Beginner / deadlift focus / budget-conscious: Converse Chuck Taylor. Mixed training (lifting + conditioning): Nike Metcon 9. Competitive squatter or Olympic lifter: Adidas Adipower III. Most beginners should start with Chucks — they're cheap, flat, and effective.

Flat vs Heeled — Which Squat Shoe?

Flat (Chucks, Metcons): Better for hip-dominant squatters, those with good ankle mobility, and deadlifters. Creates a strong, rooted connection to the floor.

Heeled (Adipower, Romaleos): Better for quad-dominant squatters and lifters with limited ankle dorsiflexion. The raised heel allows more forward knee travel and greater depth. If you can't hit parallel without heels rising, either work on ankle mobility or get heeled weightlifting shoes.

FAQs

Can I wear running shoes for bench press?

Yes — for bench press and upper body work, footwear is less critical since you're seated or lying down. The concern with running shoes is primarily for standing loaded exercises (squats, deadlifts, overhead press) where a compressible sole creates instability. For benching, wear whatever's comfortable.

Are weightlifting shoes worth it?

For serious squatters and Olympic lifters, yes. The heel elevation meaningfully improves squat mechanics for most people. For general beginners doing bodyweight squats and light dumbbell work, flat shoes are completely sufficient and much cheaper.

TASKS TO PERFORM
1: Translate this sentence from the passage on lifting shoes into Spanish: "Most beginners should start with Chucks — they're cheap, flat, and effective."
2: Rewrite the passage on lifting shoes from "Flat vs Heeled" up to and including "wear whatever's comfortable.", substituting "sneakers" for "running shoes".

EXTRACTED MATERIAL
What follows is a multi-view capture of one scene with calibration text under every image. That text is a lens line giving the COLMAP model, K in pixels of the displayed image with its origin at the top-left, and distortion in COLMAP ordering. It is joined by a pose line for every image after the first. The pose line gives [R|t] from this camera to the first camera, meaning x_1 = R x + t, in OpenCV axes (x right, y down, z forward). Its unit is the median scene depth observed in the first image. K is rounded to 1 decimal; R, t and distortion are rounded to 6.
...
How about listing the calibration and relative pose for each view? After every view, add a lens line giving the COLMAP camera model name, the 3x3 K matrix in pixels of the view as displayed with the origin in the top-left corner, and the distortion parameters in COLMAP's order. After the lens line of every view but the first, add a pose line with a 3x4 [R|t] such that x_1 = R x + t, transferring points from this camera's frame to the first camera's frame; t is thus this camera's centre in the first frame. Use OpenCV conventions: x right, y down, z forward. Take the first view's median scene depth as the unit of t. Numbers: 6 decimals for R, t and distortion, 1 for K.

ANSWERS FOR EACH ITEM
1: La mayoría de los principiantes deberían empezar con unas Chucks: son baratas, planas y eficaces.

2:
Flat vs Heeled — Which Squat Shoe?

Flat (Chucks, Metcons): Better for hip-dominant squatters, those with good ankle mobility, and deadlifters. Creates a strong, rooted connection to the floor.

Heeled (Adipower, Romaleos): Better for quad-dominant squatters and lifters with limited ankle dorsiflexion. The raised heel allows more forward knee travel and greater depth. If you can't hit parallel without heels rising, either work on ankle mobility or get heeled weightlifting shoes.

FAQs

Can I wear sneakers for bench press?

Yes — for bench press and upper body work, footwear is less critical since you're seated or lying down. The concern with sneakers is primarily for standing loaded exercises (squats, deadlifts, overhead press) where a compressible sole creates instability. For benching, wear whatever's comfortable.